(Body or hand keypoint data)
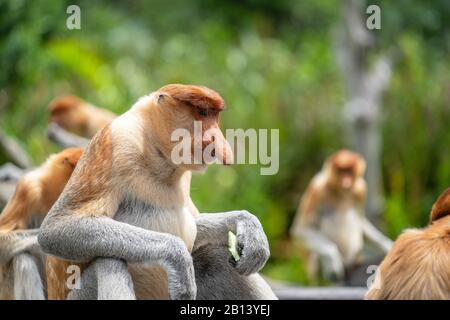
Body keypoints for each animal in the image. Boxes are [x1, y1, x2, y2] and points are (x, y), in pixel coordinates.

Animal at [40, 84, 274, 300]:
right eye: (203, 112)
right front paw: (177, 256)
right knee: (109, 260)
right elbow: (56, 229)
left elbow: (195, 225)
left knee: (214, 255)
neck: (157, 153)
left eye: (215, 116)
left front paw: (248, 226)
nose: (217, 140)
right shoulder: (115, 144)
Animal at [290, 149, 392, 280]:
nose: (346, 182)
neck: (339, 191)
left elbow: (361, 222)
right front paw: (332, 260)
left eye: (349, 171)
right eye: (341, 171)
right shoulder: (317, 188)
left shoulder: (361, 189)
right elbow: (302, 229)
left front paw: (388, 245)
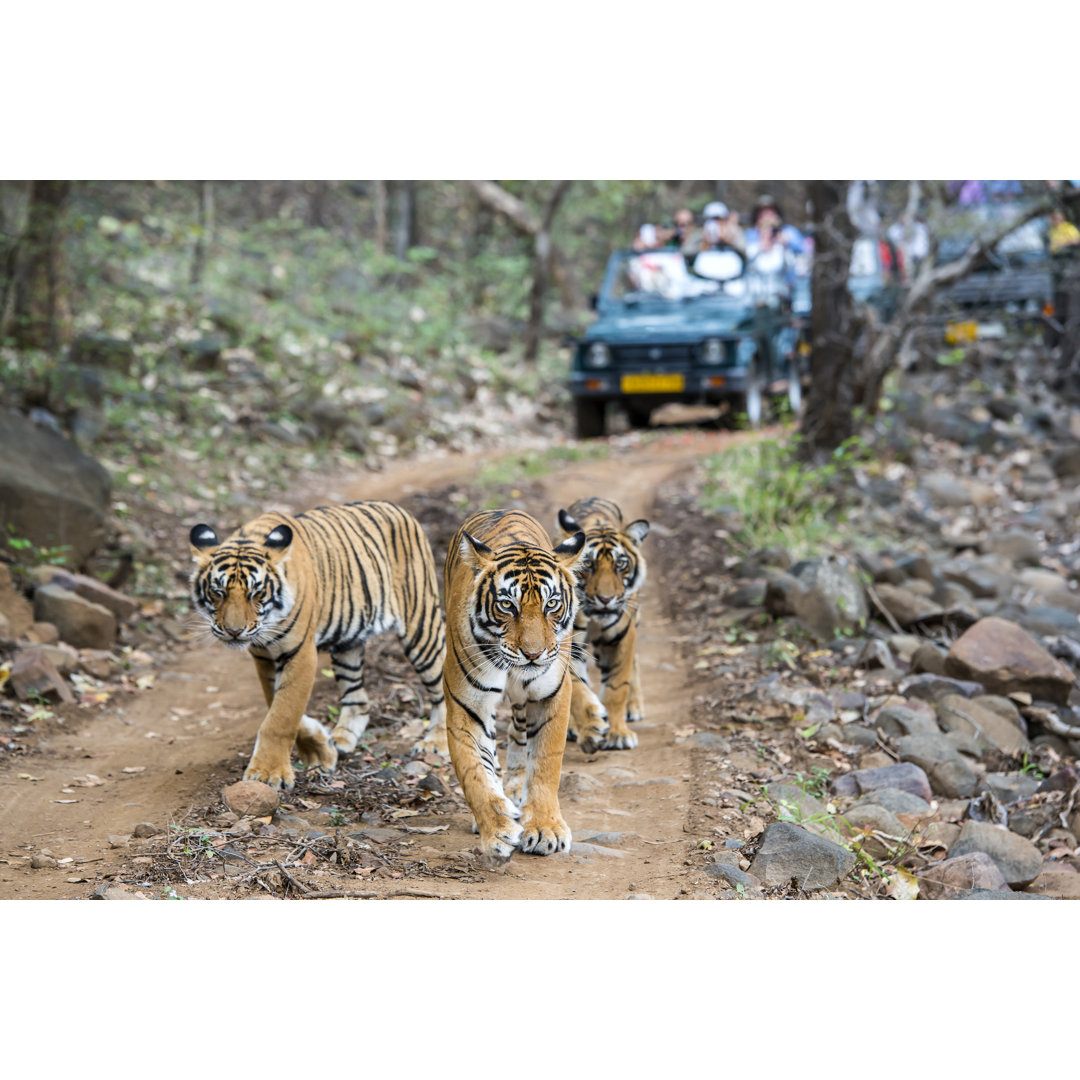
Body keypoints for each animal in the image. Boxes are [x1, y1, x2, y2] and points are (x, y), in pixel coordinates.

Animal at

** To do **
The records above must be output exactly, except for their pictures.

** Response to this task **
Body keypoints for each animal in the image. Boxes are [x1, y1, x2, y2] and points are (x, y), in pixel coordinates.

Animal at [40, 84, 274, 300]:
right eye: (203, 112)
right front paw: (177, 256)
right knee: (109, 260)
right elbow: (56, 229)
left elbow: (195, 225)
left knee: (214, 255)
neck: (157, 153)
left eye: (215, 116)
left front paw: (248, 226)
nose: (217, 140)
right shoulder: (115, 144)
Animal at [290, 149, 392, 280]:
nose: (346, 182)
neck: (339, 191)
left elbow: (361, 222)
right front paw: (332, 260)
left eye: (349, 171)
right eye: (341, 171)
right shoulder: (317, 188)
left shoulder: (361, 189)
right elbow: (302, 229)
left front paw: (388, 245)
Body keypoints for each animal in the image. Boxes are [x1, y1, x2, y2] and points are (x, y), in pixel coordinates.

Animal at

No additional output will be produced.